New beer books hit shelves every year, and I try to read as many as possible. They run the gamut: deep dives into specific beer styles, historical investigations, technical manuals for exacting homebrewers. If you bought every beer book you see online, you’d have a small library’s worth. But truthfully, the average beer fan doesn’t need all of them.
Even if you’re more interested in beer than most, you can gain a wide understanding of beer from just a handful of books. Some of these might be considered “classics” of the genre, but they remain the foundation for thinking critically and curiously about beer. They won’t touch on every contemporary beer style (the late beer writer Michael Jackson could not have foreseen milkshake IPAs), but they don’t need to. If you read only these six books, you’d have a solid enough understanding of beer’s history, taxonomy, and ingredients to enjoy whatever style of beer brewers dream up next.
First published in 2009 (now with an updated second edition), this accessible book is a true one-stop shop: part history, part tasting manual, part beer-style guide. It remains the beer book I most recommend to newbies. Randy Mosher, a beer author and consultant, has a conversational tone that never gets too far into the weeds (when he presents technical, scientific information, for example, it’s usually in graph form so as not to bog down his text). If your goal is to better enjoy the sensory and cultural experience of drinking beer, this is required reading.
Garrett Oliver is Brooklyn Brewery’s brewmaster, but he’s also a James Beard Award-winning author who’s played a major role in bringing beer to mainstream culinary consciousness. His beautiful 2011 encyclopedia, The Oxford Companion To Beer, collects more than a thousand alphabetized beer-related entries, from acetaldehyde to zymurgy, written by some of the most knowledgable minds in beer. When I’m loathe to sift through the questionably factual web search results for a beer term like decoction mashing, I go straight to this book. It’s become as indispensable to me as my regular dictionary.
First of all: No, not that Michael Jackson. This Michael Jackson enjoys a legendary reputation of his own (in the beer world, at least), as he was one of the first authors to expose Americans to the vast, rich world of beer that existed beyond U.S. borders. First published in 1977 (as The World Guide To Beer, updated to a revised second edition called The New World Guide To Beer in 1991), this book hit shelves at a time when most Americans thought beer should be yellow, bubbly, cold, and cheap. But the book isn’t just a historical relic; beer aficionados will still discover new, foreign, and regionally specific styles they likely haven’t yet tried.
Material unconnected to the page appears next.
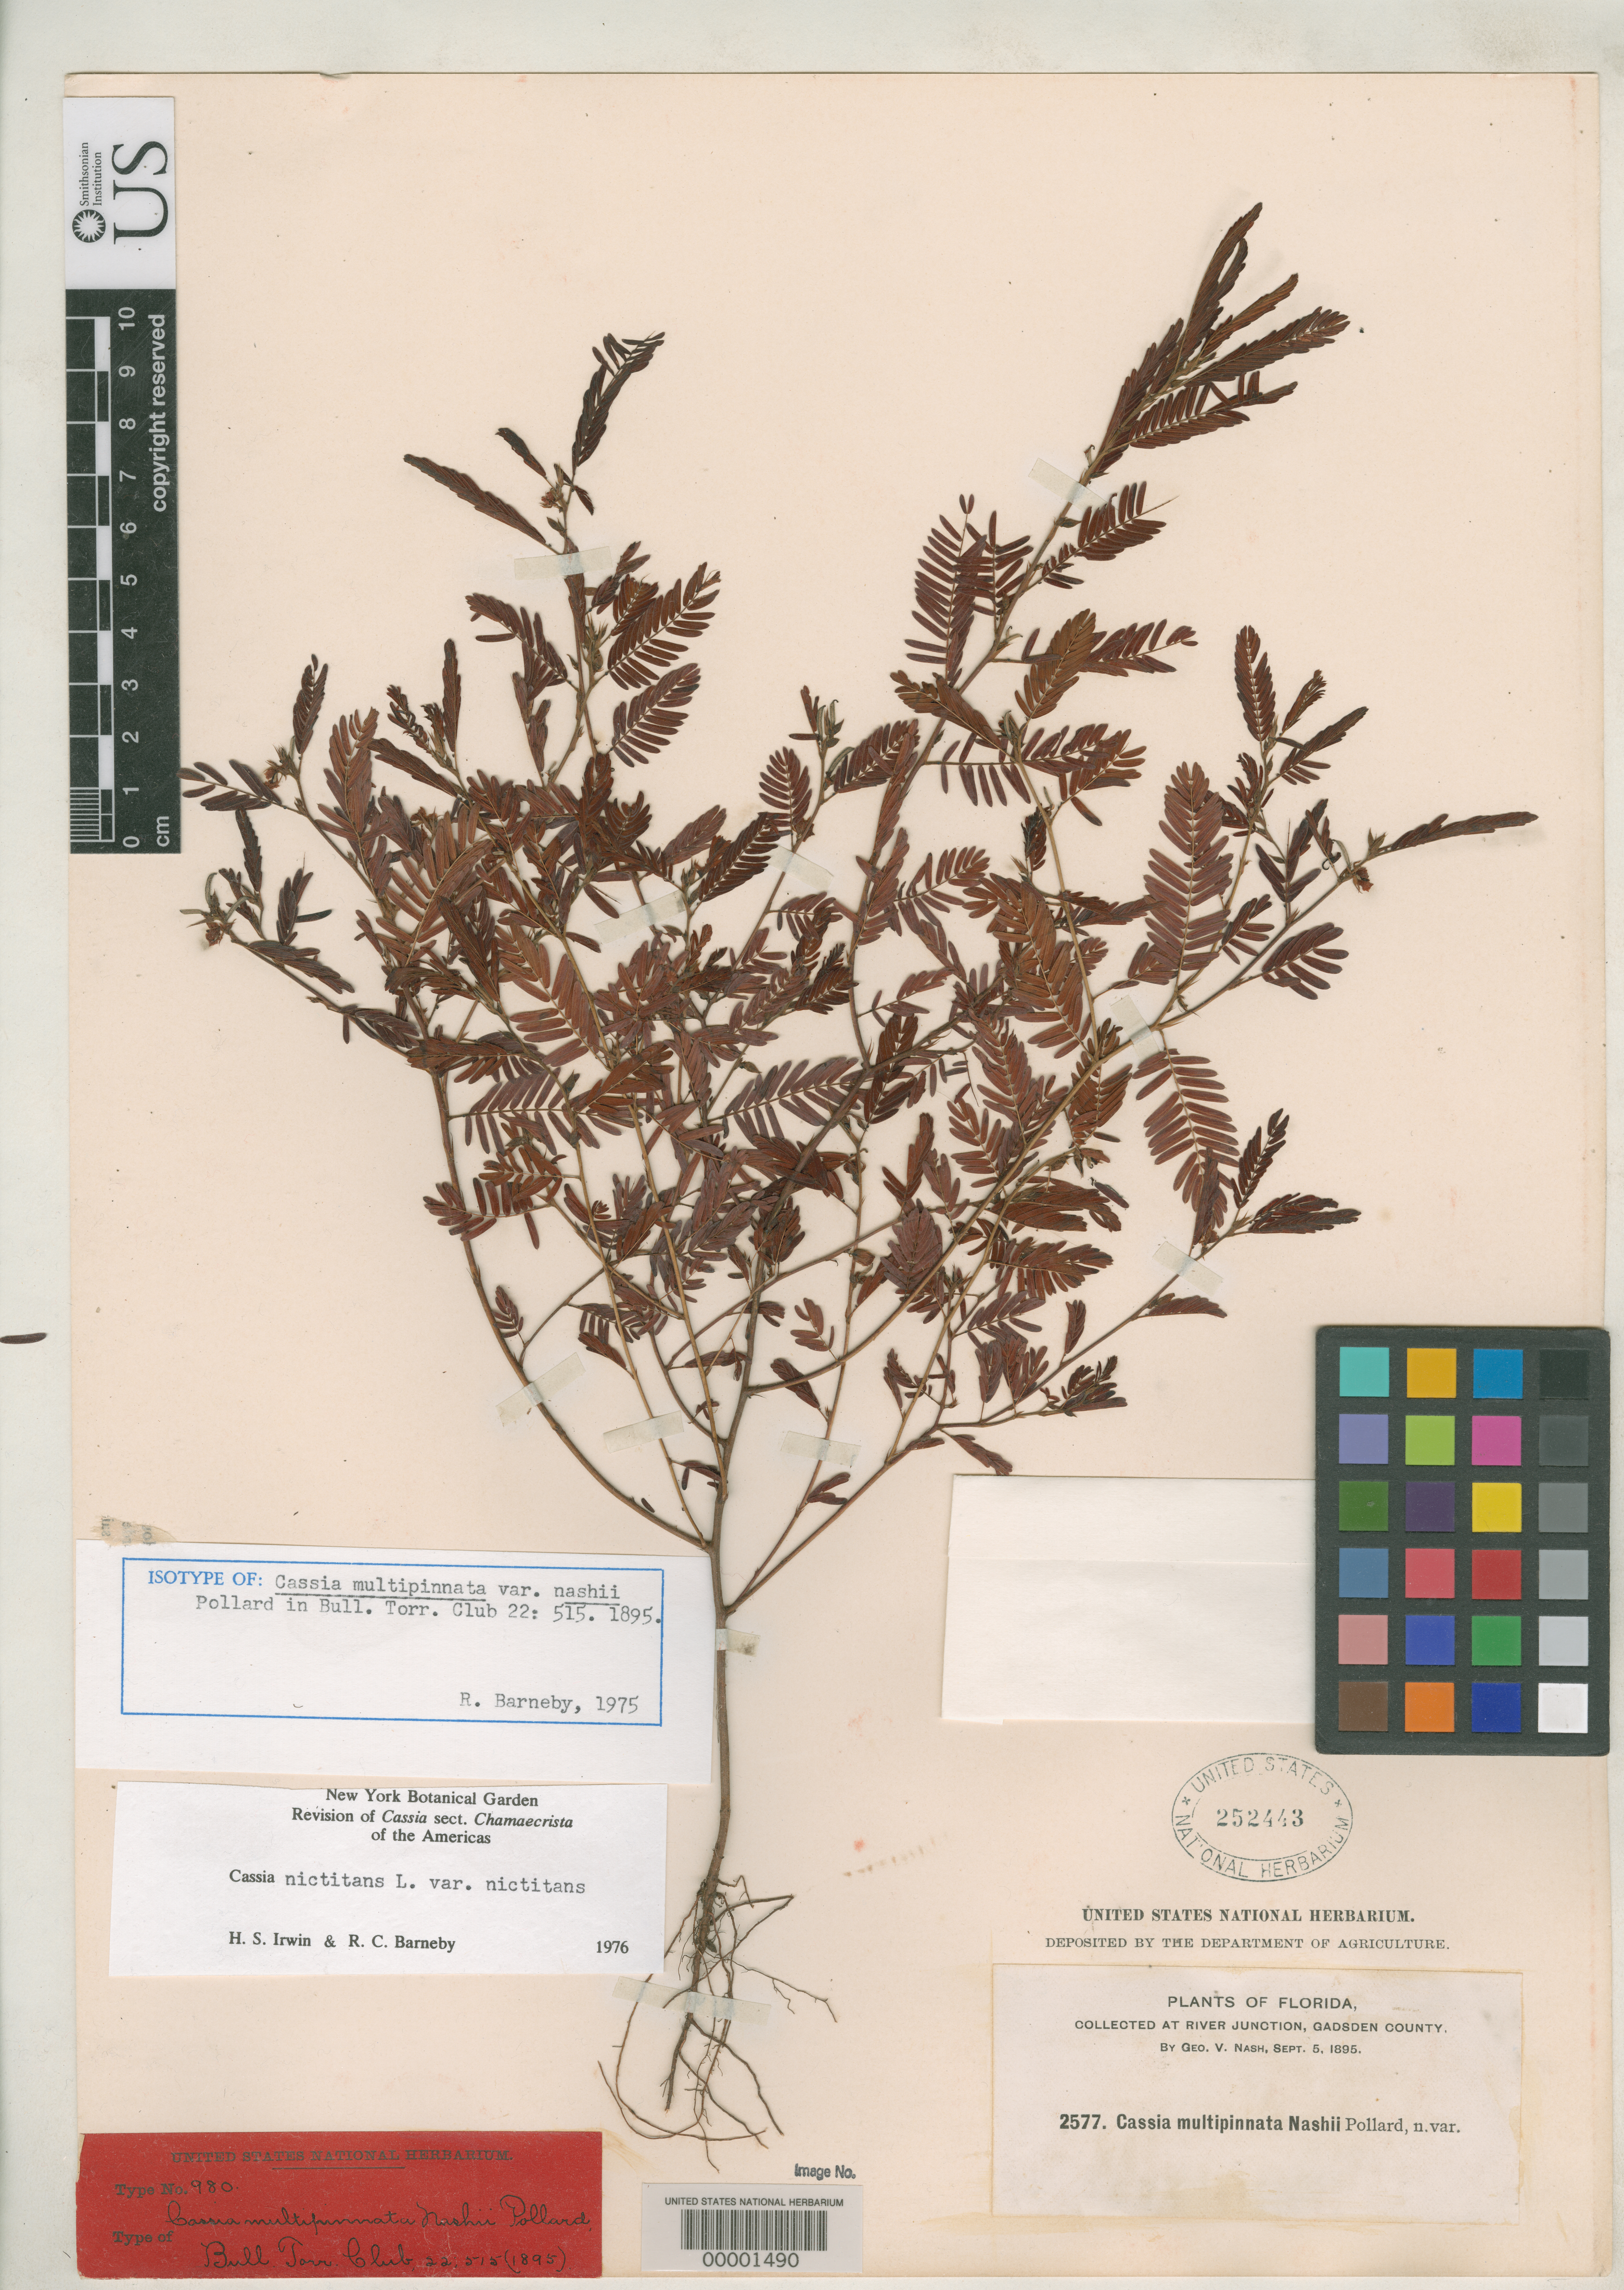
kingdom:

If you already know your hops from your malts and your ales from your lagers but are looking for a structured challenge, Brooklyn-based beer writer Bernstein has your back. Written for the contemporary craft beer geek, this book is organized in to 12 “boot camp” chapters with specific beers suggested for tasting alongside each lesson. It’s the next best thing to signing up for an actual beer-tasting class: Read the chapter, crack open the recommended beers, and match Bernstein’s notes to your own perceptions. Even if I’m not drinking while reading, I still appreciate the snack-sized sidebars throughout the book, which offer brewery profiles, tips and tricks, and historical context.
Jeff Alworth is one of my favorite contemporary beer writers—add his Beervana blog to your RSS reader, if you haven’t already—because he appreciates not just the liquid in your glass but why we like to drink it. His 2015 book, The Beer Bible, is a necessary addition to a beer library because it’s the rare reference book that gets at the culture of beer drinking, not just its nuts and bolts (though there’s plenty of nuts and bolts in there, too). I love that this book scratches away at the why of beer: Why does British pub culture exist? Why did American craft brewing suddenly explode? Why are hops such a beer-geek obsession? Curious drinkers, this is for you.
Speaking of how American craft beer exploded, this book seeks to answer that very question in all its depth and complexity. Released in 2013 at the height of American craft beer’s surge, Acitelli’s meticulous accounting of the industry’s rise looks at the cultural, economic, and technological forces that enable scrappy upstart breweries to challenge the status quo. It’s full of archival material and interviews with key industry players, but I find it much more entertaining than many single-subject historical works. It is about beer, after all.